Imagedavidfrey wrote in Imagephp

URL Encoding

I have an interesting problem that's a little verbose so I'm going to use lj-cut for those of you who hate long entries. Basically I have a problem with a string being sent to my script via a software application that does not properly encode the URL string. On occasion the string contains a percent (%) symbol which is automatically decoded as a hex character when it shouldn't be. I've solved the problem using regular expressions which suits my needs just fine. I'm just curious what the rest of you PHP coders would have done. Your comments are appreciated.

Details
A software application is sending data to one of my scripts for usage tracking. The software is hard-coded on several thousand CD's that have been distributed - so basically there is no way I can go to the source to correct the problem.
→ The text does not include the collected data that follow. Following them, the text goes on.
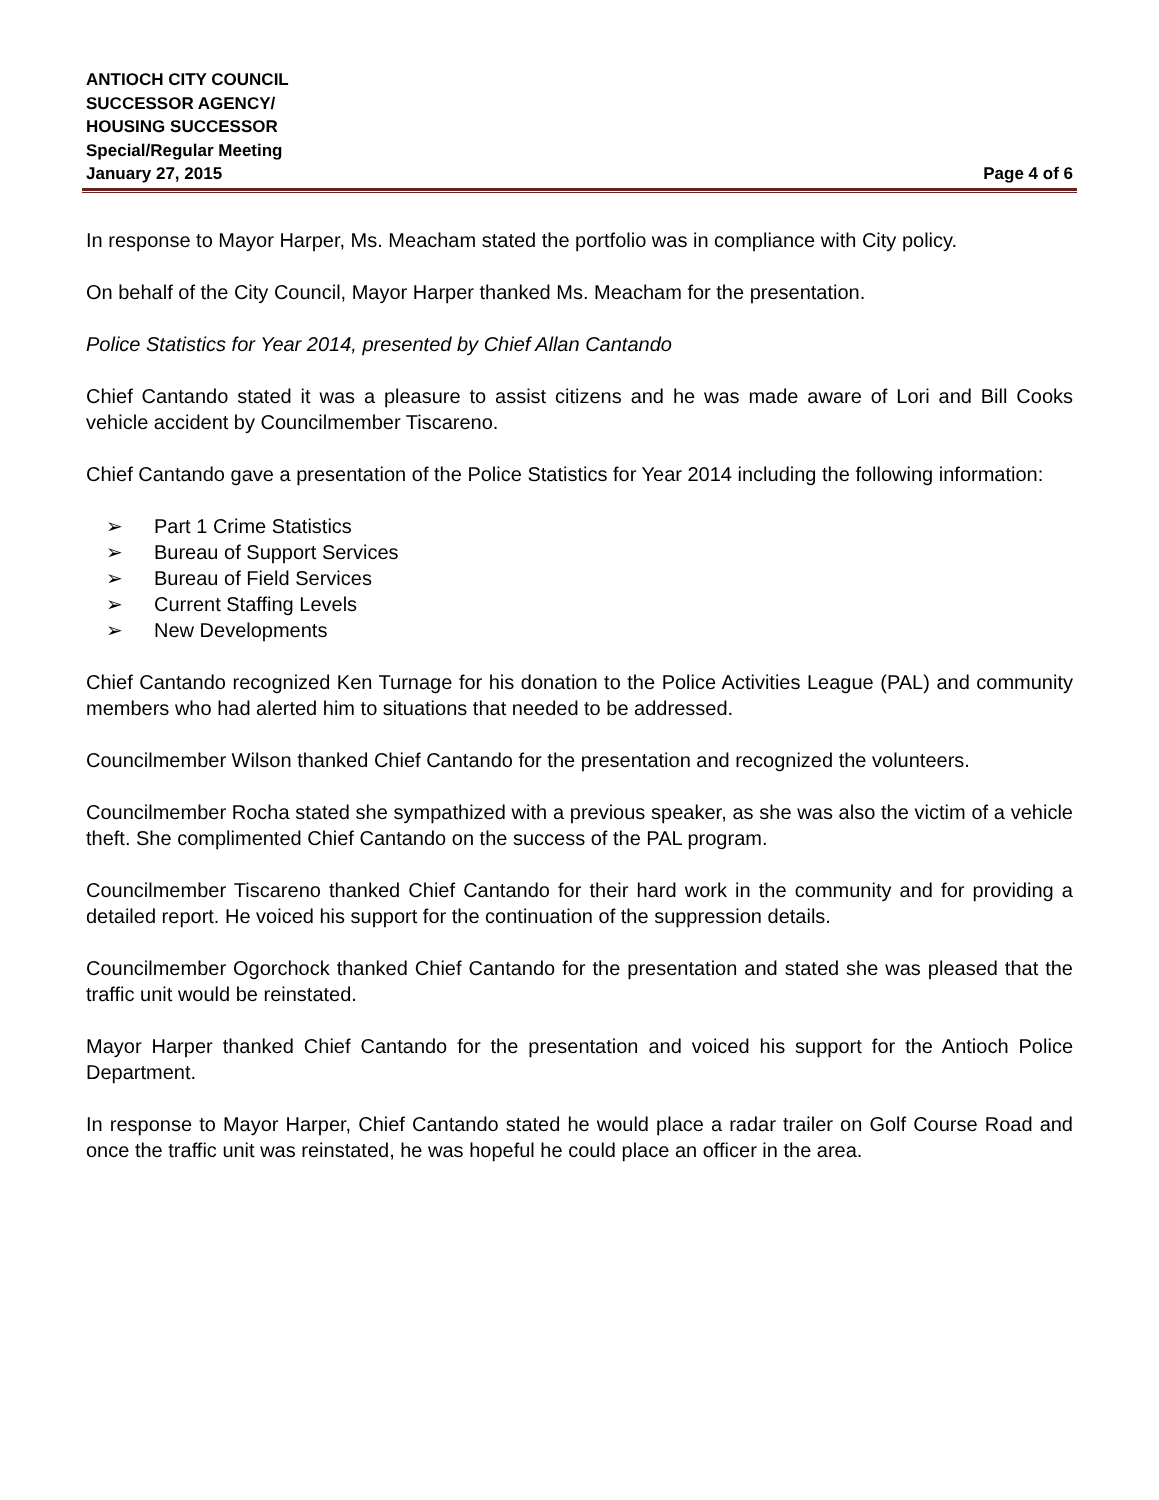ANTIOCH CITY COUNCIL
SUCCESSOR AGENCY/
HOUSING SUCCESSOR
Special/Regular Meeting
January 27, 2015 Page 4 of 6
In response to Mayor Harper, Ms. Meacham stated the portfolio was in compliance with City policy.
On behalf of the City Council, Mayor Harper thanked Ms. Meacham for the presentation.
Police Statistics for Year 2014, presented by Chief Allan Cantando
Chief Cantando stated it was a pleasure to assist citizens and he was made aware of Lori and Bill Cooks vehicle accident by Councilmember Tiscareno.
Chief Cantando gave a presentation of the Police Statistics for Year 2014 including the following information:
➢ Part 1 Crime Statistics
➢ Bureau of Support Services
➢ Bureau of Field Services
➢ Current Staffing Levels
➢ New Developments
Chief Cantando recognized Ken Turnage for his donation to the Police Activities League (PAL) and community members who had alerted him to situations that needed to be addressed.
Councilmember Wilson thanked Chief Cantando for the presentation and recognized the volunteers.
Councilmember Rocha stated she sympathized with a previous speaker, as she was also the victim of a vehicle theft. She complimented Chief Cantando on the success of the PAL program.
Councilmember Tiscareno thanked Chief Cantando for their hard work in the community and for providing a detailed report. He voiced his support for the continuation of the suppression details.
Councilmember Ogorchock thanked Chief Cantando for the presentation and stated she was pleased that the traffic unit would be reinstated.
Mayor Harper thanked Chief Cantando for the presentation and voiced his support for the Antioch Police Department.
In response to Mayor Harper, Chief Cantando stated he would place a radar trailer on Golf Course Road and once the traffic unit was reinstated, he was hopeful he could place an officer in the area.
The data is sent via a GET request to my script of which the arguments contain username, domain, cdkey, etc. Unfortunate neither username nor domain are validated during user entry, so I get some pretty interesting results. Here are some examples of username values (the username argument is a splice of user and domain):
SAMPLE USERNAME POSIBILITIES
Passed username value		|User entry (user)		|User entry (domain)
=======================================================================================|
user%domain.id@user@domain.id	|username=user%domain.id	|domain=user@domain.id
user%domain.id@domain.id	|username=user%domain.id	|domain=domain.id
user@domain.id@domain.id	|username=user@domain.id	|domain=domain.id
user@domain.id			|username=user			|domain=domain.id
Because these strings are not URL encoded I'm stuck with bug time bomb. Most of the time the first two letters of the domain name don't translate into a hex character, but if it ever runs into %ca (username=hyperguy@caffeine.com) it is automatically decoded to Ê (e.g. username=hyperguy@Êffeine.com).

Why are users typing % as a delimiter for their e-mail address?
Basically it's due to an e-mail client configuration utility. The mail server requires the domain name of the e-mail address to be included in the username since each domain on the server is assigned a Virtual IP - thus providing the domain name is the only way to authenticate a user for that domain. Early versions of Netscape did not provide separate entries for outgoing and incoming mail servers so the user entry was something like username@mailserver.domain.id. Since our server requires a fully qualified e-mail address, the entry had to utilize the percent (%) symbol as an alternative to the @ symbol since Netscape used the @ symbol as a delimiter between the username and incoming mail server (e.g. username%domain.id@mailserver.domainid).

Okay, so that still doesn't explain why users entering a % symbol in their address
Basically the account reference sheet that is mailed to users has their e-mail address username printed with the % symbol to avoid conflicts between Netscape and non-Netscape users. So they are probably not paying attention and simply typing what they see on the reference sheet.

My solution
I grabbed the query string from $_SERVER['QUERY_STRING'] and used a regular expression to extract the passed value:
$rawquery = $_SERVER['QUERY_STRING'];
if (preg_match("/username=(.*?)\&/",$rawquery,$rawuser)) {
	$username = $rawuser['1'];
}
list ($u, $d) = split ('[@%]', $username);
I repaired the username by using split(). This way I figure I have the username and domain values as they should have been entered by the user to begin with.

Question
Is this a logical approach to solving this problem or is there a better way to go about it?